Adding on to Venice’s long list of traditions is lace-making, which was a thriving industry of Burano in the 16th century. In one of the shops, the walls were framed with numerous fine lace handiworks, and a 75-year-old white-haired but sprightly lady sat in her rocking chair finishing up a piece featuring dolphins. We could not help but be drawn to a piece of lace depicting the iconic The Last Supper featured in a glass showcase; the elderly lace maker we just met had spent an entire year of her 63-year career on this masterpiece!

A fairy-tale ending?
By the time we got to the last stop of our island tour, Torcello, it was already dusk. The setting sun cast a sad glow upon Torcello, formerly an important administrative and trading hub in its heyday in the 10th century but now reduced to an isolated island with fewer than 10 residents along with a few ageing churches in its sunset years. As the darkness crept in and enveloped the almost-deserted island, the silence became deafening, and I couldn’t help but wonder how a once-thriving city could be reduced to such insignificance.

Venice during high tide

Raised platforms are erected when water floods the squares of Venice during high tide.

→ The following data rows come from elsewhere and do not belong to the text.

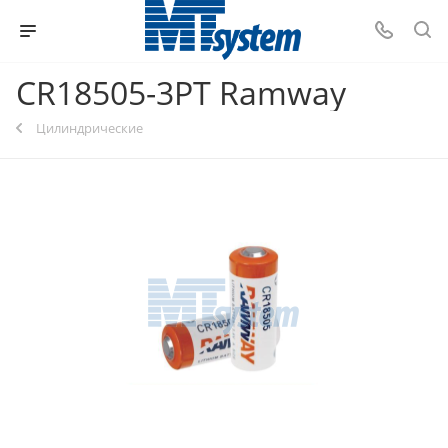
CR18505-3PT Ramway
Цилиндрические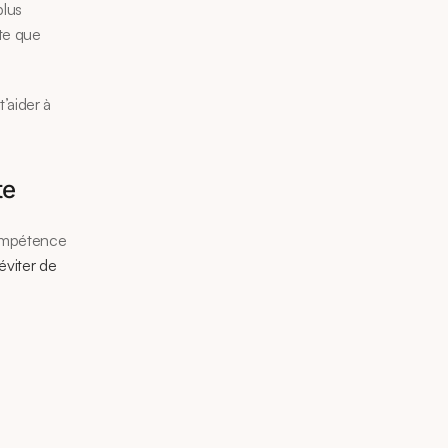
lus 
te que 
aider à 
te
compétence 
éviter de 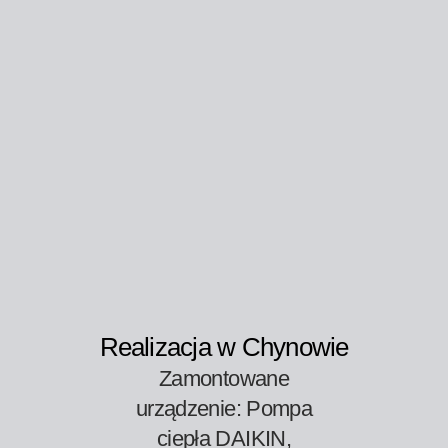
Realizacja w Chynowie
Zamontowane
urządzenie: Pompa
ciepła DAIKIN,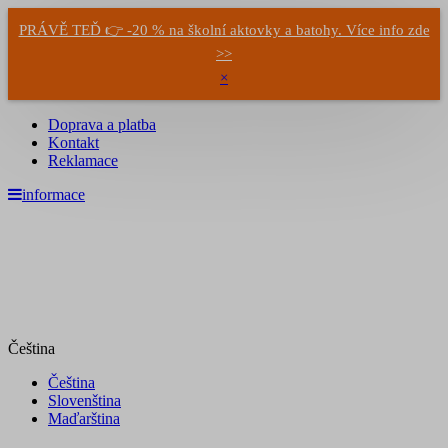
PRÁVĚ TEĎ 👉 -20 % na školní aktovky a batohy. Více info zde
>>
×
Doprava a platba
Kontakt
Reklamace
informace
Čeština
Čeština
Slovenština
Maďarština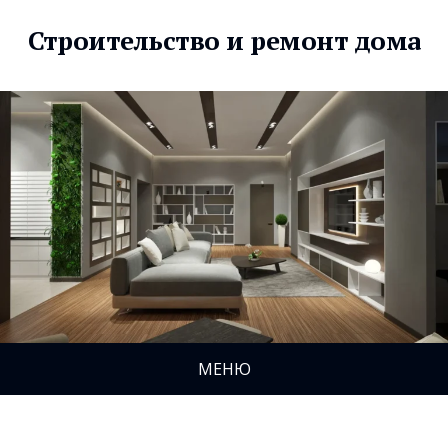
Строительство и ремонт дома
МЕНЮ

Even back at the bustling main island, the threats faced by Venice are hard to go unnoticed. Each morning, a loud siren reminiscent of those used in the Second World War, echoes throughout the island, signalling the arrival of “acqua alta” or “high water”. Like clockwork, temporary raised walking platforms are erected on flood-prone areas, locals don their boots, and tourists happily splash their way into the newly-formed ‘pools’ as the water rises to submerge low-lying paths and squares. When the flood recedes, the platforms are packed away where they can be easily retrieved again for the next occurrence. While it is a known fact that Venice is sinking, the extent of this threat only hits home by experiencing the flooding first-hand, outside of the ‘normal’ periods.

While roaming around the streets of Venice, I couldn’t help but notice the sheer number of tourists (of which most seemed to be young South Koreans armed with DSLRs) in contrast to the locals, who were mostly adults or elderly. Venice may be blessed with stunning ancient architecture and a rich local culture, including well-preserved traditions, but with tourists outnumbering locals and souvenir shops selling Venetian masks at every corner, the place can come across as overly-touristy at times.

Like a fairy tale, Venice has been a dreamy and magical place that doubled as an escape from real life. Yet the sunset at Torcello, though beautiful in some way, seemed like an ominous foreshadowing of the future of Venice. Will Venice get its happily-ever-after? I hope it does, because I for one would like to relive this fairy tale all over again.